Christmas Lights
by Lyrica
"Hey, Jim…"
Jim Ellison looked up from the tangle of Christmas lights between his
feet. His partner was seated at the kitchen table, nose
buried in his laptop, totally oblivious to Jim's frustration with the
strings of lights or the ache in his knees from being crouched so
long. "What, Chief?"
Blair turned from the screen, his forehead creased in a frown. "What color is Santa Claus to you?"
Jim blinked at him, surprised enough that he used it as an excuse to
stop working. He had one good bulb in his fingers, and he
was substituting it for one after another of the lights on the line,
looking for the bad one that was preventing the string from
lighting. He was beginning to suspect that there was more than one
bad one, and that he was fighting a losing battle. "Come
again?"
"On one of my lists, we're talking about the ethnocentricity of Santa Claus. About how most of the images we see are WASP."
"Oh." One of Blair's many lists. That explained it. "And what's the consensus? What color is Santa?"
"Well, the explanation I like best is that, since we get our perception
from our parents, Santa is cast in their image. Of course,
there's still the old ruling class thing. Most images are cast to reflect
the ruling class of the society. And that's--"

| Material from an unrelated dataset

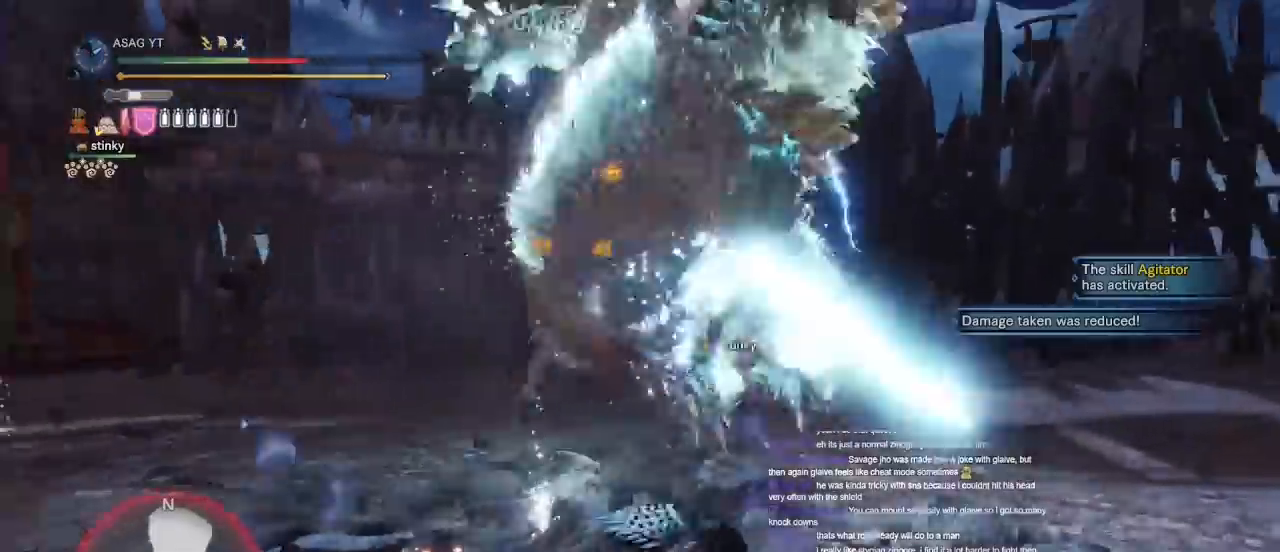
{"keys": ["d"], "mouse": [], "events": [[67, "space", "up"], [100, "space", "down"], [200, "space", "up"], [250, "space", "down"], [317, "space", "up"]]}
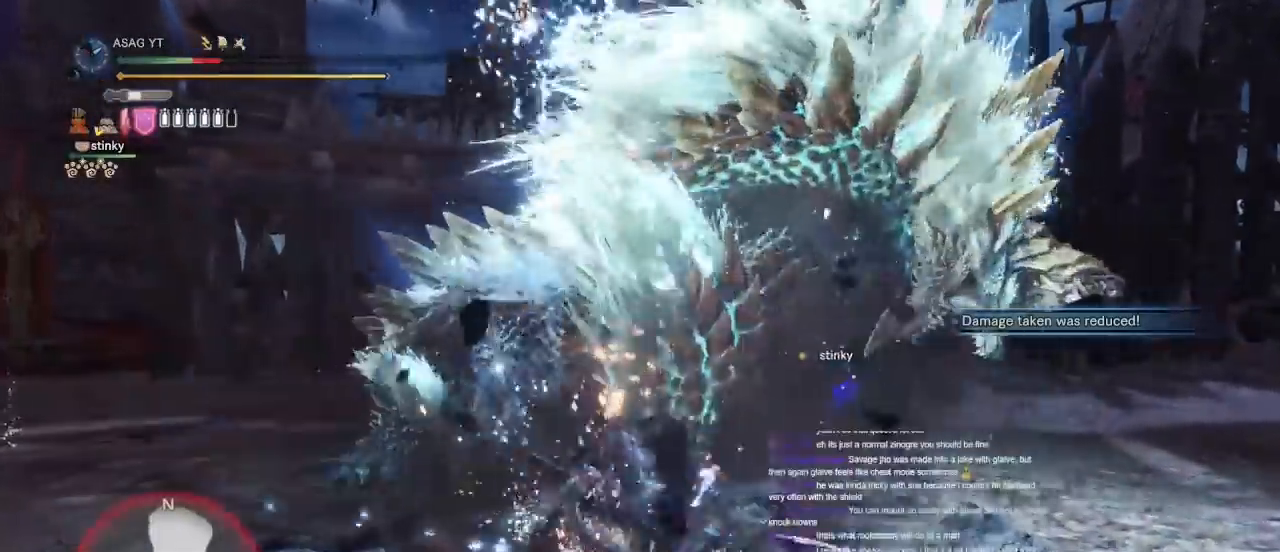
{"keys": ["s", "space"], "mouse": [], "events": [[17, "s", "down"], [317, "space", "down"], [367, "d", "up"], [367, "space", "up"], [450, "space", "down"]]}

Jim returned his attention to the jumble of lights, allowing Blair's
words to become a background rumble. Now he knew why it
was important to buy the lights that didn't go out when a bulb was
bad. "You know, Sandburg…" he interrupted as he replaced
yet another bulb in an attempt to revive the string of lights. The
green electrical cord with its dozens of white bulbs remained
stubbornly dead. "…you're the conservationist here. So why am I the
one dicking with these damned lights? We could just
throw these out and buy new ones. They cost all of $1.99 a string."
"That's a total waste. There's probably only one bad bulb there, or a loose one. Are you gonna answer me? What color is Santa Claus for you?"
Jim frowned. Blair hadn't even blinked or changed the pitch of his voice.
The younger man just continued blithely on, assuming
that Jim was going to continue his mission because Blair wanted him
to. "I don't guess I've ever given Santa much thought. I
mean, now that I think about it, I saw a black guy dressed as Santa
at the mall yesterday. But it didn't make an impression until
you asked just now."
Jim looked ruefully at the lights crisscrossing over the toes of his Nikes and picked up where he'd left off. Bulb out, new bulb in. No response from the string of lights. "What color is he to you?" he asked to keep Blair talking. His job as savior of the Christmas lights was, at least, less monotonous with conversation to distract him.
"*He*, Jim?" Blair asked with a grin. "He? That's kind of an assumption, isn't it?"
Just to reassure himself, Jim re-checked his test bulb on a good string
of lights. It would really piss him off to discover he'd
tested 499 bulbs only to discover that his test bulb had died. "Only
you would think of Santa Claus as a woman, Sandburg."
"Well, of course. Who do you think taught me about Santa Claus?"
Of course. Naomi. "I wouldn't have thought Naomi would go in for that sort of thing. And I thought you were Jewish." Just how deeply Jewish, Jim wasn't sure, and he wasn't about to let his mind go there.
"We are, sort of, but I wasn't given any more religious instruction
in that faith than any other. Naomi taught me to understand
and respect all faiths. And she thought it was important for me to
fit in with what the kids around me believed. So she let me
believe in Santa. But I didn't believe for long. I figured out the
truth really early." Blair grinned as his gaze focused, not on Jim,
but on the past. "I realized that Santa's handwriting on the gift tags
looked just like Naomi's. When I confronted her with it, she
just smiled and said, 'My little boy's growing up.'"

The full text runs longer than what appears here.